There was once a time, specifically the late 1980s to early 1990s, when a filmgoer could walk into a theater and have a guaranteed, action-packed blast in under two hours.
Action movies of that era were tightly paced, full of borderline-goofy masculinity but also suspense and compelling set pieces. They seem like relics today, but Gerard Butler and company have set out to bring back this era with Plane, a fun, action-packed callback to movies we don’t get often anymore. It’s a return that brings back the unhinged joy of the action genre, but also some of the regressive politics, too.
Captain Brodie Torrance (Butler) is on an important mission: make it to his sister’s house in time to celebrate the new year with her and his daughter. Brodie is an airplane pilot based out of Singapore who’s now relegated to lower-tier airlines because of an altercation with a passenger. He’s first and foremost a dad, however, and is determined to beat the 18-hour time difference standing between himself and his loved ones.

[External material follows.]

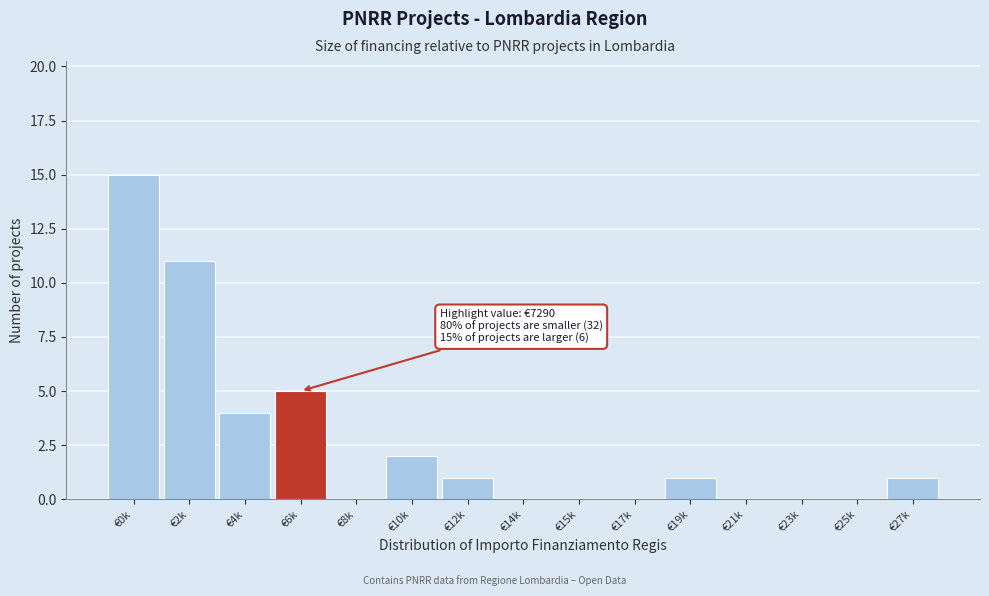

Reading left to right, list all the values displayed in this chart.

€0k=15	€2k=11	€4k=4	€6k=5	€8k=0	€10k=2	€12k=1	€14k=0	€15k=0	€17k=0	€19k=1	€21k=0	€23k=0	€25k=0	€27k=1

It seems like a straightforward enough flight, even with Louis Gaspare (Mike Colter) on board, who’s being extradited on murder charges (that he may not have committed). However, when Brodie’s forced to fly the plane through an intense storm, he finds himself on a war-torn island where chaos seemingly reigns. With his passengers taken hostage, Brodie and Louis have to team up to get them back, no matter the cost.

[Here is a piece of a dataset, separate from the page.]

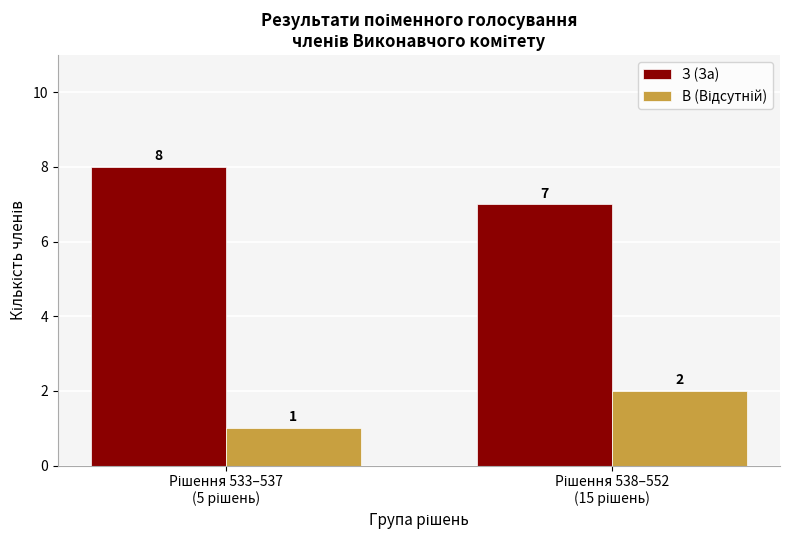

What is the average value of the З (За) series?

8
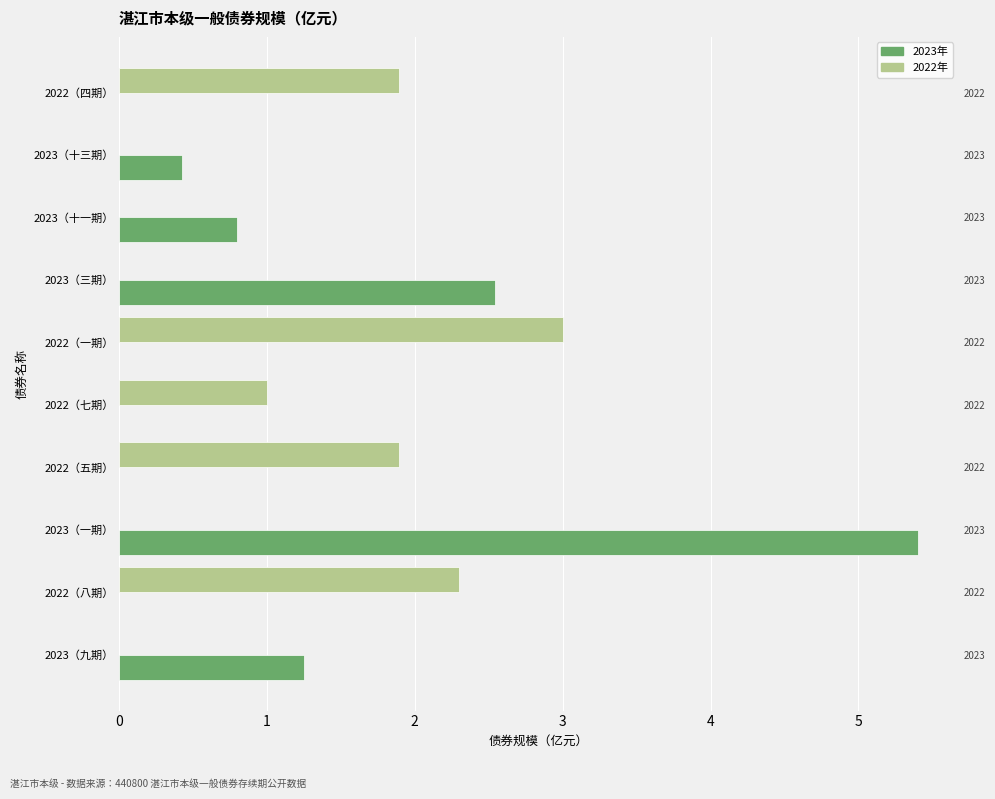

Which series has the largest total across all categories?

2023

Plane comes in at a tight 107-minute runtime, and it uses every second of it effectively. You learn what you need to from the script, the pacing and editing keep the story on track, and the performances feel efficient but compelling. Butler in particular is in great form here, playing Captain Torrance as a complicated action hero. Yes, he kills multiple people in this film, often violently, but he’s allowed to be soft, too (there is at least one scene where he’s crying alone in the plane, for instance). It’s an interesting tension the movie never fully explores, but one that intrigues regardless.
Colter as Louis is also compelling, bringing a quiet dignity to the role while still getting some violent kills in as well. The supporting performances are worthy of note too, specifically Yoson An as Brodie’s loyal co-pilot Dele, and Tony Goldwyn hamming it up as Scarsdale, a fixer for the airline responsible for this whole mess. Plane also has a respect and zeal for unhinged set pieces that set it apart from other action fare. Someone gets hit with a plane (really), and it’s a big swing that works! It’s hard to not smile when something that audacious appears in a mainstream action movie nowadays.
What’s less thrilling about Plane is the weird, regressive handling of Jolo and the Philippines in general. Jolo is painted as a lawless, chaotic underworld, and the Philippines are seen as indifferent/incapable of stopping any of it. The villains are all underwritten, grimacing caricatures, and although the script is probably doing this out of narrative economy, it still left a bad taste.
To be fair, the movie does some work to indict capitalism as well (Brodie is forced to fly his plane through the storm because the airline wants to save money on fuel). So there’s that, at least. As a whole, Plane is a fun, dumb throwback to a simpler time at the movies, and sometimes, that’s all you need.
As a whole, 'Plane' is a fun, dumb throwback to a simpler time at the movies, and sometimes, that’s all you need.